In 2003-04 net cropped area in Kalna I Block was 14,068 hectares and the area in which more than one crop was grown was 11,348 hectares.

In 2013–14, Kalna I CD Block produced 36,365 tonnes of Aman paddy, the main winter crop, from 11,875 hectares, 20,786 tonnes of Boro paddy (spring crop) from 5,285 hectares, 23,084 tonnes of jute from 1,045 hectares and 23,876 tonnes of potatoes from 2,376 hectares. It also produced pulses and oilseeds.

In Bardhaman district as a whole Aman paddy constituted 64.32% of the total area under paddy cultivation, while the area under Boro and Aus paddy constituted 32.87% and 2.81% respectively.

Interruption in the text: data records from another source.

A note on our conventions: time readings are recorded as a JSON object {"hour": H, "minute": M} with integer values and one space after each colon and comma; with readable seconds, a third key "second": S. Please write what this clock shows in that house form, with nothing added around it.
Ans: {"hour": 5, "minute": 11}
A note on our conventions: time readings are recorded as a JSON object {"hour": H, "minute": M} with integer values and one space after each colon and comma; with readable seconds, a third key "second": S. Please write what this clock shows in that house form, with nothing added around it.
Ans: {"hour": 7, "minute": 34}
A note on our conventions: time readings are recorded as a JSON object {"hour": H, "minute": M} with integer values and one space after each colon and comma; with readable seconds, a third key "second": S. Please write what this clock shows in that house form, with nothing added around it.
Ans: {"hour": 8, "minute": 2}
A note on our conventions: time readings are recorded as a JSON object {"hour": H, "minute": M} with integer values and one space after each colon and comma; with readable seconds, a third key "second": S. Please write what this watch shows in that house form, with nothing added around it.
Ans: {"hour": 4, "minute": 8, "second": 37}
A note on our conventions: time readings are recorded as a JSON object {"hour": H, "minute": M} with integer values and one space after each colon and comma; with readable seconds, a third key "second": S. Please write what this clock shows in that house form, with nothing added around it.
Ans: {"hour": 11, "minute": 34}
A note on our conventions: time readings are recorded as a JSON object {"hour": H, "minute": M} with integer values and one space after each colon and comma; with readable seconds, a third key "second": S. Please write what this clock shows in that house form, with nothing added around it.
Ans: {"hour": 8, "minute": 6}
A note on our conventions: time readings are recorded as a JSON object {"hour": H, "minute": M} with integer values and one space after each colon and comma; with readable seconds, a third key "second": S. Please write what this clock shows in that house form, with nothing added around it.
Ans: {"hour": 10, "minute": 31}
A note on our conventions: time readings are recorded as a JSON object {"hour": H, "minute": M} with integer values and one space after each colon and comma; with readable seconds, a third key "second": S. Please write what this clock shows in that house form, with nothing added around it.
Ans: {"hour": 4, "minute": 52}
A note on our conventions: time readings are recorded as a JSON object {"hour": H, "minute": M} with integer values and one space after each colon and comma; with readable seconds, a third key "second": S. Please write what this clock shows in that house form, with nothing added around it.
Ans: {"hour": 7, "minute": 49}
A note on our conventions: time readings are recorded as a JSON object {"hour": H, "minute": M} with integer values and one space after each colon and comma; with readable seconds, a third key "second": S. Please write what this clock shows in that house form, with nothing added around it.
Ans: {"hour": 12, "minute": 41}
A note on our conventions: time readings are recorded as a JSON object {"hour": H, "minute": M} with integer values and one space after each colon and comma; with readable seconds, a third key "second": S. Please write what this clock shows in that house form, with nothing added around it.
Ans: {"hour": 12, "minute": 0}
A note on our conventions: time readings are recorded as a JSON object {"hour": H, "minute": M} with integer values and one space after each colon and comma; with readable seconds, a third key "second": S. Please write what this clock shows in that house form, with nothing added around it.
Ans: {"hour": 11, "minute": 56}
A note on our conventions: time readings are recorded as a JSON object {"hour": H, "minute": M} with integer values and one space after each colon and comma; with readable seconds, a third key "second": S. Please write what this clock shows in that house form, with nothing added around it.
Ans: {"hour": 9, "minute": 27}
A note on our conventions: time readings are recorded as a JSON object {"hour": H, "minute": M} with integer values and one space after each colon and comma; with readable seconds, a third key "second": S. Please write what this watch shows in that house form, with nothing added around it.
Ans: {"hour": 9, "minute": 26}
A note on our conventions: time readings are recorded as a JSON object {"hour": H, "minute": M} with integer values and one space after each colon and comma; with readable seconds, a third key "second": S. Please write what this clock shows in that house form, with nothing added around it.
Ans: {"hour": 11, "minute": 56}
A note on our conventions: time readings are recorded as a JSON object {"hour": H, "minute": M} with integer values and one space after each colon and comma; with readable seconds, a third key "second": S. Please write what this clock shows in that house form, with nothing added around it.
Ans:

The expansion of Boro paddy cultivation, with higher yield rates, was the result of expansion of irrigation system and intensive cropping. In 2013–14, the total area irrigated in Kalna I CD Block was 11,050.53 hectares, out of which 6,489.00 hectares were irrigated by canal water, 2,255.81 hectares by river lift irrigation and 2,305.72 hectares by deep tube wells.

===Weaving===
With the partition of India many skilled weavers from Dhaka settled around Santipur in Nadia district and Ambika Kalna in Bardhaman district, both with long traditions in weaving and the entire weaving belt spread across Santipur, Phulia, Samudragarh, Dhatrigram and Ambika Kalna, produces quality hndloom products in exotic designs and colours.

===Banking===
In 2013–14, Kalna I CD Block had offices of 6 commercial banks and 2 gramin banks.

==Transport==

Kalna I CD Block has 6 ferry services and 13 originating/ terminating bus routes.

The Bandel-Katwa branch line passes through this CD Block and there are stations at Dhatrigram and Ambika Kalna.

State Highway 6 (West Bengal) running from Rajnagar (in Birbhum district) to Alampur (in Howrah district) passes through this block.

==Education==
In 2013–14, Kalna I CD Block had 112 primary schools with 9,703 students, 11 high schools with 10,220 students and 11 higher secondary schools with 12,310 students. Kalna I CD Block had 353 institutions for special and non-formal education with 12,046 students. Kalna (municipality), outside the CD Block area, had 2 general college with 4,866 students.

As per the 2011 census, in Kalna I CD block, amongst the 98 inhabited villages, 5 villages did not have schools, 36 villages had two or more primary schools, 23 villages had at least 1 primary and 1 middle school and 17 villages had at least 1 middle and 1 secondary school.

More than 6,000 schools (in erstwhile Bardhaman district) serve cooked midday meal to more than 900,000 students.

==Healthcare==
In 2014, Kalna I CD Block had 1 block primary health centre and 3 primary health centres with total 36 beds and 4 doctors (excluding private bodies). It had 22 family welfare subcentres. 1,954 patients were treated indoor and 157,631 patients were treated outdoor in the hospitals, health centres and subcentres of the CD Block.

Atgharia Rural Hospital at Atgharia (with 30 beds) is the main medical facility in Kalna I CD block. There are primary health centres at Baghnapara (with 10 beds), Sahajpur (with 6 beds) and Sultanpur (with 10 beds).

Kalna I CD Block is one of the areas of Bardhaman district which is affected by a moderately high level of arsenic contamination of ground water.